What is required =>
According to the news excerpt about Cindy Sheehan's arrest, what did the T-shirt she wore to the speech say?

He also noted that no one complained about the shirt when she went through security and that she wasn't actually asked to leave until some 45 minutes of the speech had elapsed.
Sheehan, who attended the speech as a guest of Rep. Lynn Woolsey, D-Calif., was arrested and charged with demonstrating within the Capitol, a misdemeanor. She was wearing a T-shirt that read "2245 Dead: How Many More?"
On ABC's "Good Morning America," Sheehan described what happened: "This man was yelling at me, 'Protester, you have to get out of here,'" she said. "They grabbed me out of my seat and put my arms behind me and rushed me out and handcuffed me. I thought that was a little excessive for wearing a T-shirt."
Young emphasized that he did not know the circumstances that led to Sheehan's arrest. But he added: "If she was just sitting there wearing a shirt then she should not have been kicked out."
He also said he called both White House adviser Karl Rove and Speaker of the House Dennis Hastert, along with Capitol police Chief Terrence Gainer, to complain.
Capitol police have requested that the U.S. attorney's office drop the charges against Sheehan.
"As the department reviewed the incident, it was determined that while officers acted in a manner consistent with the rules of decorum enforced by the department in the House Gallery for years, neither Mrs. Sheehan's manner of dress or initial conduct warranted law enforcement intervention," said Gainer in a statement today.

Data supplied =>

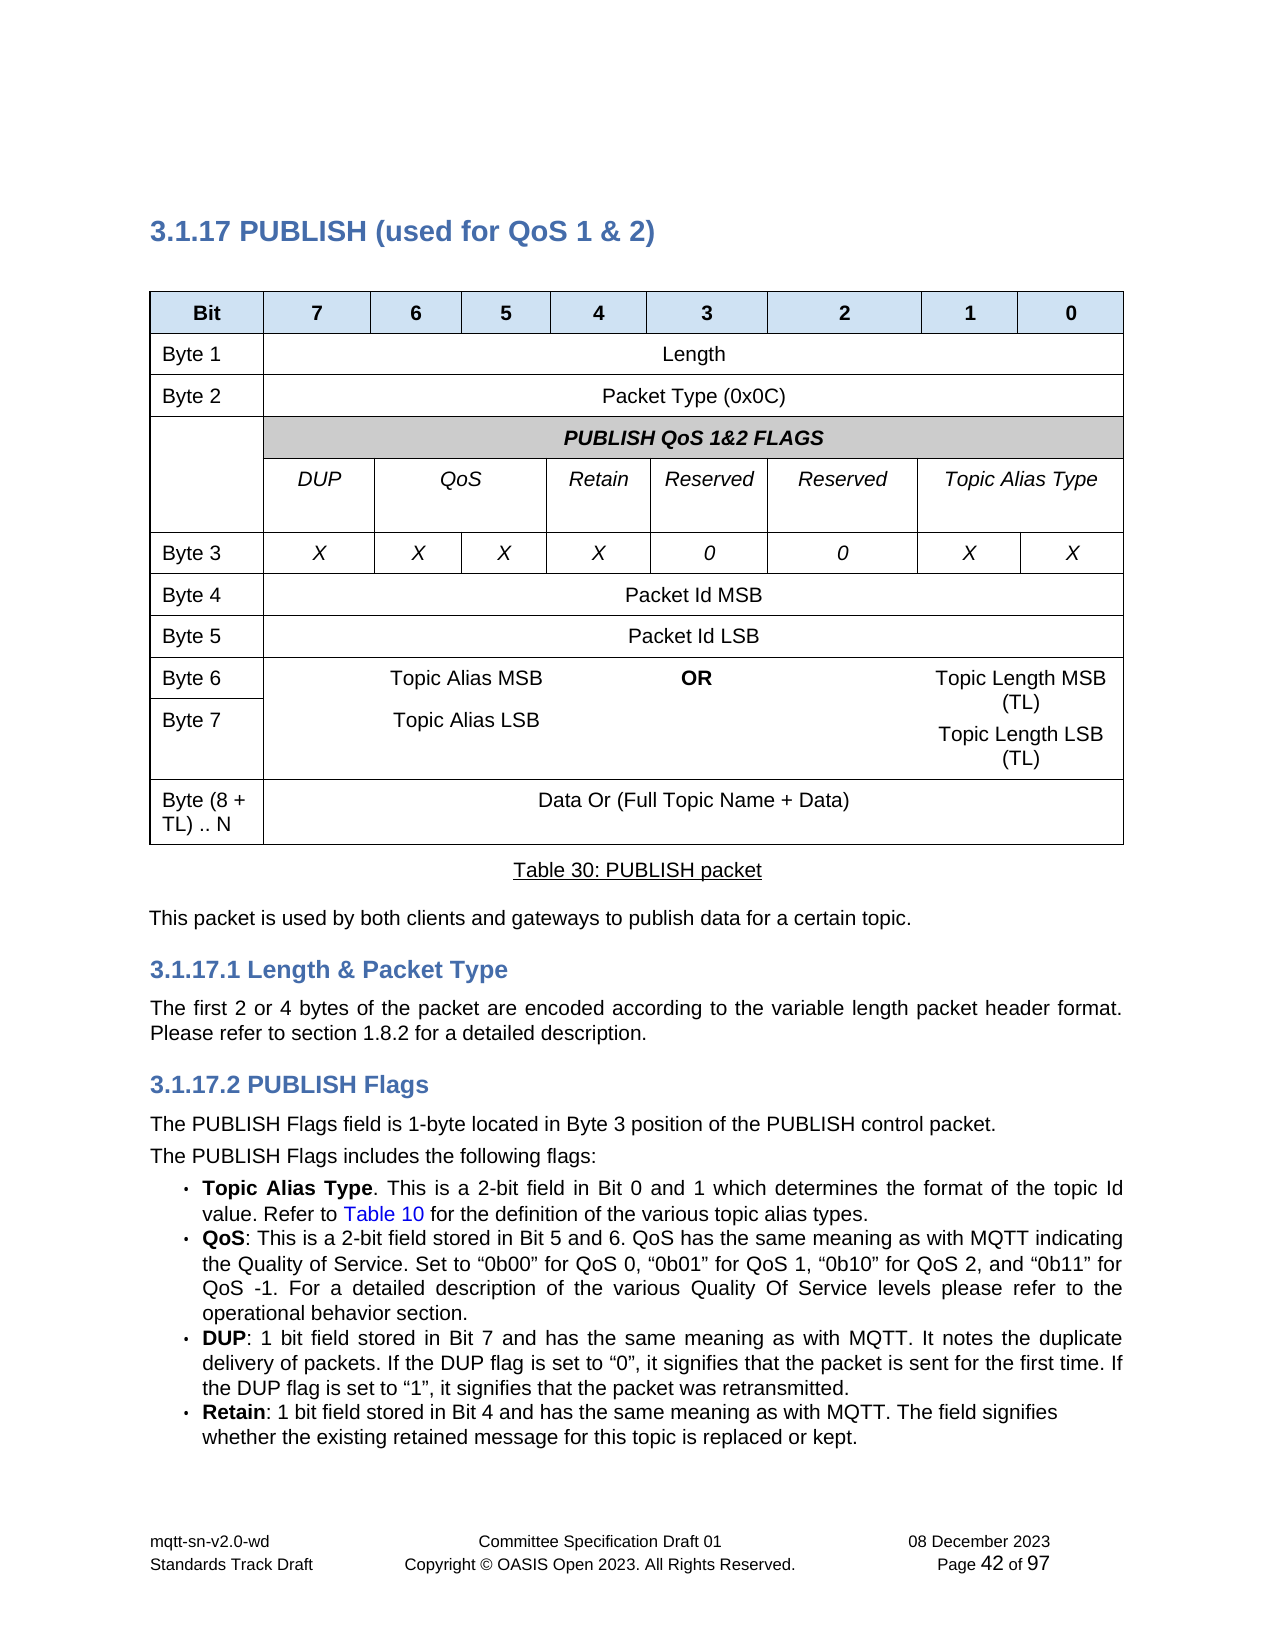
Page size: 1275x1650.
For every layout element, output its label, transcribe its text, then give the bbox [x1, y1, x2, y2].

table_cell Reserved [768, 459, 917, 532]
table_cell Length [264, 334, 1123, 374]
table_cell QoS [375, 459, 546, 532]
table_header Bit [151, 292, 263, 333]
text The PUBLISH Flags field is 1-byte located in Byte 3 position of the PUBLISH control packet. [150, 1112, 1124, 1136]
table_cell Data Or (Full Topic Name + Data) [264, 780, 1123, 844]
table_cell X [264, 533, 374, 573]
list QoS: This is a 2-bit field stored in Bit 5 and 6. QoS has the same meaning as with MQTT indicating the Quality of Service. Set to “0b00” for QoS 0, “0b01” for QoS 1, “0b10” for QoS 2, and “0b11” for QoS -1. For a detailed description of the various Quality Of Service levels please refer to the operational behavior section. [181, 1226, 1124, 1325]
table_header 7 [264, 292, 370, 333]
table_cell Byte 5 [151, 616, 263, 657]
table_cell Topic Alias MSB [264, 658, 669, 698]
text The PUBLISH Flags includes the following flags: [150, 1144, 1124, 1168]
text This packet is used by both clients and gateways to publish data for a certain topic. [148, 906, 1124, 930]
table_cell X [918, 533, 1020, 573]
table_cell 0 [768, 533, 917, 573]
table_header 1 [922, 292, 1017, 333]
table_header 6 [371, 292, 461, 333]
table_cell Packet Id MSB [264, 574, 1123, 615]
table_cell Byte 4 [151, 574, 263, 615]
table_cell DUP [264, 459, 374, 532]
table_cell Reserved [651, 459, 767, 532]
table_header 2 [768, 292, 921, 333]
table_header 3 [647, 292, 767, 333]
subtitle 3.1.17.2 PUBLISH Flags [150, 1070, 1124, 1099]
table_cell Retain [547, 459, 650, 532]
table_cell [151, 417, 263, 532]
text Table 30: PUBLISH packet [150, 858, 1125, 882]
table_cell Topic Alias LSB [264, 698, 669, 778]
table_header 0 [1018, 292, 1123, 333]
table_cell Topic Alias Type [918, 459, 1123, 532]
table_cell Byte (8 + TL) .. N [151, 780, 263, 844]
table_cell Byte 2 [151, 375, 263, 416]
table_cell OR [669, 658, 917, 778]
list Topic Alias Type. This is a 2-bit field in Bit 0 and 1 which determines the format of the topic Id value. Refer to Table 10 for the definition of the various topic alias types. [181, 1176, 1124, 1226]
table_cell 0 [651, 533, 767, 573]
text The first 2 or 4 bytes of the packet are encoded according to the variable length packet header format. Please refer to section 1.8.2 for a detailed description. [150, 996, 1124, 1045]
table_cell X [462, 533, 546, 573]
table_cell Packet Id LSB [264, 616, 1123, 657]
table_cell Topic Length MSB (TL) Topic Length LSB (TL) [917, 658, 1123, 778]
list DUP: 1 bit field stored in Bit 7 and has the same meaning as with MQTT. It notes the duplicate delivery of packets. If the DUP flag is set to “0”, it signifies that the packet is sent for the first time. If the DUP flag is set to “1”, it signifies that the packet was retransmitted. [181, 1325, 1124, 1399]
list Retain: 1 bit field stored in Bit 4 and has the same meaning as with MQTT. The field signifies whether the existing retained message for this topic is replaced or kept. [181, 1400, 1124, 1449]
table_cell X [547, 533, 650, 573]
table_cell Byte 3 [151, 533, 263, 573]
table_cell Byte 6 [151, 658, 263, 698]
table_header 4 [551, 292, 646, 333]
subtitle 3.1.17.1 Length & Packet Type [150, 955, 1124, 984]
table_cell PUBLISH QoS 1&2 FLAGS [264, 417, 1123, 458]
table_cell Byte 1 [151, 334, 263, 374]
table_cell X [375, 533, 461, 573]
table_cell Packet Type (0x0C) [264, 375, 1123, 416]
table_cell X [1021, 533, 1123, 573]
subtitle 3.1.17 PUBLISH (used for QoS 1 & 2) [150, 214, 1125, 248]
table_header 5 [462, 292, 550, 333]
table_cell Byte 7 [151, 699, 263, 778]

Result of the exercise =>
"2245 Dead: How Many More?"